*TO BE DONE*
From the records below, extract every catalog field as a "field: value" line. Copy each value verbatim and keep the original order.

*Dataset excerpt*

***

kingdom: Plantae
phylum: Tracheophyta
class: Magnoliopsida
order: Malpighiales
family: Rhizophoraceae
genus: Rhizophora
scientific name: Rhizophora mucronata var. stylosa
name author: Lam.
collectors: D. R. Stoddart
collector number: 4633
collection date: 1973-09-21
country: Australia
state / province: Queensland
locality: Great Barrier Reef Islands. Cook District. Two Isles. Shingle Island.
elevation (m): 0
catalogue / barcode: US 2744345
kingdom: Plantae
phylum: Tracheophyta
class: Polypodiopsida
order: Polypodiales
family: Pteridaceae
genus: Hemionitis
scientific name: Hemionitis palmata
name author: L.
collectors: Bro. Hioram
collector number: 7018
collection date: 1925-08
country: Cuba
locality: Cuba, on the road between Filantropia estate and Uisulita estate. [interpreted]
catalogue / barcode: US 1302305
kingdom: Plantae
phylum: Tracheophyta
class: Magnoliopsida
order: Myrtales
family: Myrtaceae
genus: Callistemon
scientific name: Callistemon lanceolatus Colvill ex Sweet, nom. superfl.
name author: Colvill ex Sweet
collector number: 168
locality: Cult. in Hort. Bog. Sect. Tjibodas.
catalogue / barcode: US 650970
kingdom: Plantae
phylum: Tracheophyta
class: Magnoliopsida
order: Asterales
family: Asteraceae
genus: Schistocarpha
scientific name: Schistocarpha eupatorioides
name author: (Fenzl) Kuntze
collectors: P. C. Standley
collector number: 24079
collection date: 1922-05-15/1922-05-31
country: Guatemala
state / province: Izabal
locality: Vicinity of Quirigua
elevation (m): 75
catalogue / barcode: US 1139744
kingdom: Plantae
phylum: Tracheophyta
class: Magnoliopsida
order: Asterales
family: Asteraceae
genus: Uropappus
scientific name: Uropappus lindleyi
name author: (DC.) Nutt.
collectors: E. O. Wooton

***

*COMPLETE RESPONSE*
kingdom: Plantae
phylum: Tracheophyta
class: Magnoliopsida
order: Malpighiales
family: Rhizophoraceae
genus: Rhizophora
scientific name: Rhizophora mucronata var. stylosa
name author: Lam.
collectors: D. R. Stoddart
collector number: 4633
collection date: 1973-09-21
country: Australia
state / province: Queensland
locality: Great Barrier Reef Islands. Cook District. Two Isles. Shingle Island.
elevation (m): 0
catalogue / barcode: US 2744345
kingdom: Plantae
phylum: Tracheophyta
class: Polypodiopsida
order: Polypodiales
family: Pteridaceae
genus: Hemionitis
scientific name: Hemionitis palmata
name author: L.
collectors: Bro. Hioram
collector number: 7018
collection date: 1925-08
country: Cuba
locality: Cuba, on the road between Filantropia estate and Uisulita estate. [interpreted]
catalogue / barcode: US 1302305
kingdom: Plantae
phylum: Tracheophyta
class: Magnoliopsida
order: Myrtales
family: Myrtaceae
genus: Callistemon
scientific name: Callistemon lanceolatus Colvill ex Sweet, nom. superfl.
name author: Colvill ex Sweet
collector number: 168
locality: Cult. in Hort. Bog. Sect. Tjibodas.
catalogue / barcode: US 650970
kingdom: Plantae
phylum: Tracheophyta
class: Magnoliopsida
order: Asterales
family: Asteraceae
genus: Schistocarpha
scientific name: Schistocarpha eupatorioides
name author: (Fenzl) Kuntze
collectors: P. C. Standley
collector number: 24079
collection date: 1922-05-15/1922-05-31
country: Guatemala
state / province: Izabal
locality: Vicinity of Quirigua
elevation (m): 75
catalogue / barcode: US 1139744
kingdom: Plantae
phylum: Tracheophyta
class: Magnoliopsida
order: Asterales
family: Asteraceae
genus: Uropappus
scientific name: Uropappus lindleyi
name author: (DC.) Nutt.
collectors: E. O. Wooton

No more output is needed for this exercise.